Rimbaud and Verlaine
That was the beginning of one of the most famous and
troubled relationships in the history of literature. In 1871, Paul
Verlaine, 27, was married to Mathilde Maute, 17, and with a child on the
way. The poet had just quit his job and had started to hit the
bottle, his bourgeois life beginning to fall apart.
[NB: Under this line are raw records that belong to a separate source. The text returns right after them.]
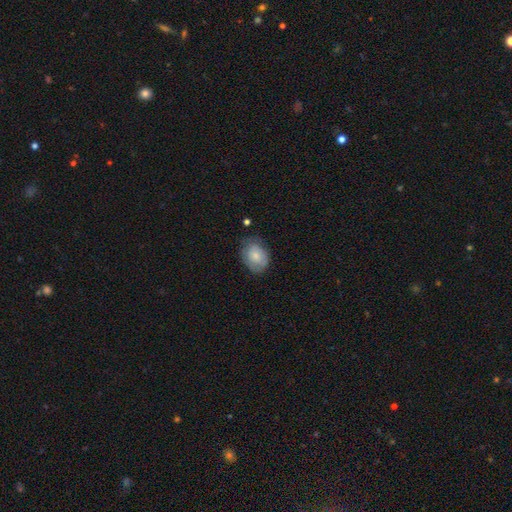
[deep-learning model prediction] Smooth or featured? smooth (68%)
How rounded? in between (66%)
Merging? none (65%)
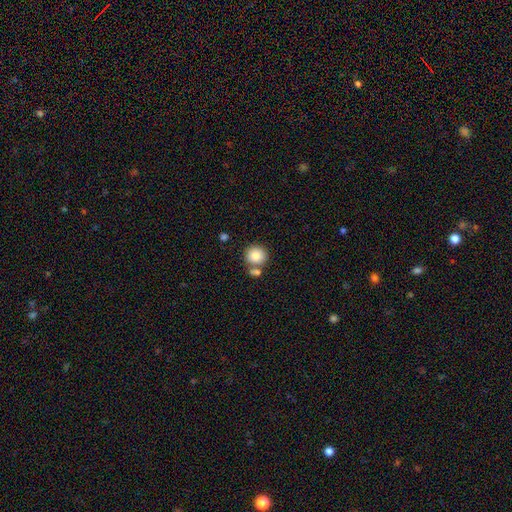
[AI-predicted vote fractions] Smooth or featured? smooth (83%)
How rounded? round (90%)
Merging? none (65%)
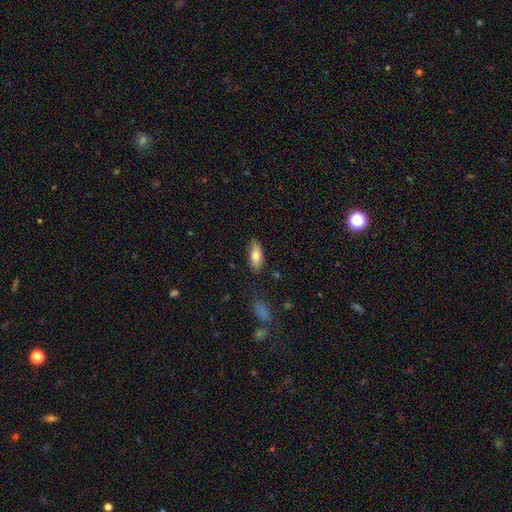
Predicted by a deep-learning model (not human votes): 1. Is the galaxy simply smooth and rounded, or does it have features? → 80% smooth, 13% featured or disk, 7% star or artifact.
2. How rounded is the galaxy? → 81% in between, 16% cigar-shaped, 2% round.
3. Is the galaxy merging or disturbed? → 77% none, 18% minor disturbance, 3% major disturbance, 2% merger.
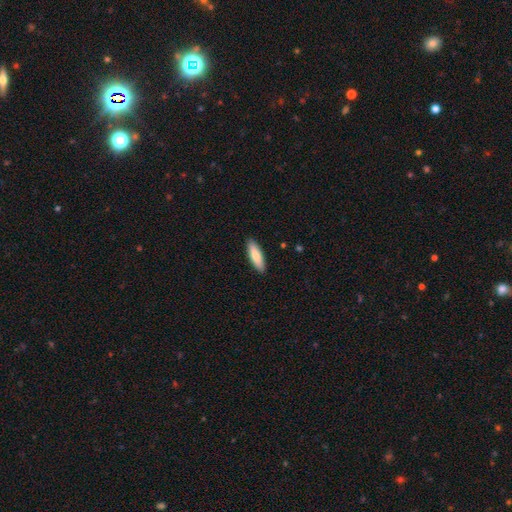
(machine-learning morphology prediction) smooth_or_featured: smooth (p=0.76) [alt: featured or disk p=0.18]
how_rounded: cigar-shaped (p=0.53) [alt: in between p=0.46]
merging: none (p=0.91) [alt: minor disturbance p=0.07]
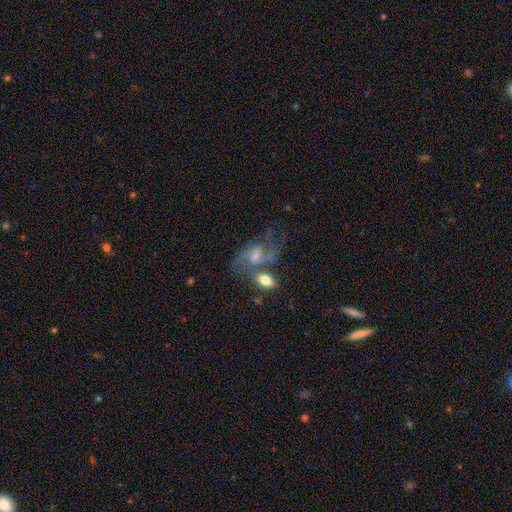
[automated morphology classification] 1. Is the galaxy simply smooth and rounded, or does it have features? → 64% featured or disk, 25% smooth, 11% star or artifact.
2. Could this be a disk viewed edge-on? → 95% no, 5% yes.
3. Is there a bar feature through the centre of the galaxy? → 63% no, 31% weak, 6% strong.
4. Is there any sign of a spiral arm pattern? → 77% yes, 23% no.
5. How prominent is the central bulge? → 46% moderate, 35% small, 9% none, 8% large, 2% dominant.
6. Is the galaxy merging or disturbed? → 34% none, 31% merger, 19% major disturbance, 16% minor disturbance.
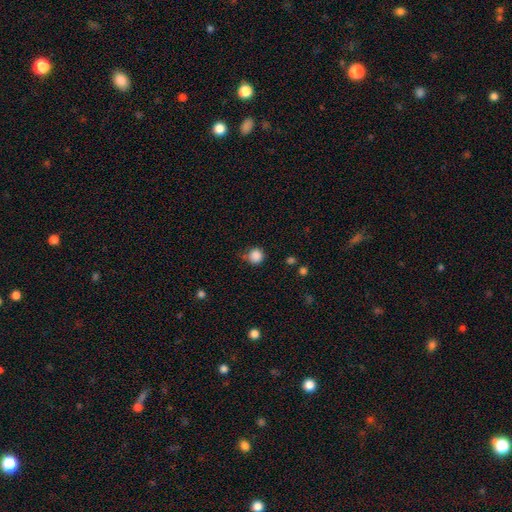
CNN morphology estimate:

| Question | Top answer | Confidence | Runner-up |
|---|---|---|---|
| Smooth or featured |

Verlaine´s virulent homosexual infatuation for the
infant Shakespeare (as Victor Hugo called Rimbaud), would lead
them both, for a time, to a creeping and bohemian life. There begins a
period of absinthe and hashish, with the two wandering about like tramps,
and Verlaine abusing his family. Rimbaud´s constant sarcasms and
put-downs in the circle of poets introduced by Verlaine become
intolerable. Finally, in November 1872, they both leave Paris and make
their way to London.
In the English capital, they live hand to
mouth. They settle in Bloomsbury and Camden Town, and they are often found
without a dime. They place imaginative newspaper ads, in which they
present themselves as educated French gentlemen, who offer French language
tutoring.
The relationship between the two is becoming
increasingly bitter and crazy. At some point Verlaine thinks he's had
enough and just runs away to Brussels, leaving a penniless Rimbaud in
London. But in Brussels, Verlaine misses Rimbaud. He writes to
him offering a reunion, which Rimbaud accepts straight away. In the
Belgian capital things will not go any better for the disrupted
couple. One afternoon, Verlaine, drunk and infuriated, fires two pistol
shots at Rimbaud, one of which strikes him in the wrist. Rimbaud clears
off. The incident will cost Verlaine two years in
jail. Mathilde, Verlaine´s jilted wife, did not restrain herself from
declaring the sordid nature of the relationship between the two poets.
The "non-literary" years
From this moment on and for the next (and last)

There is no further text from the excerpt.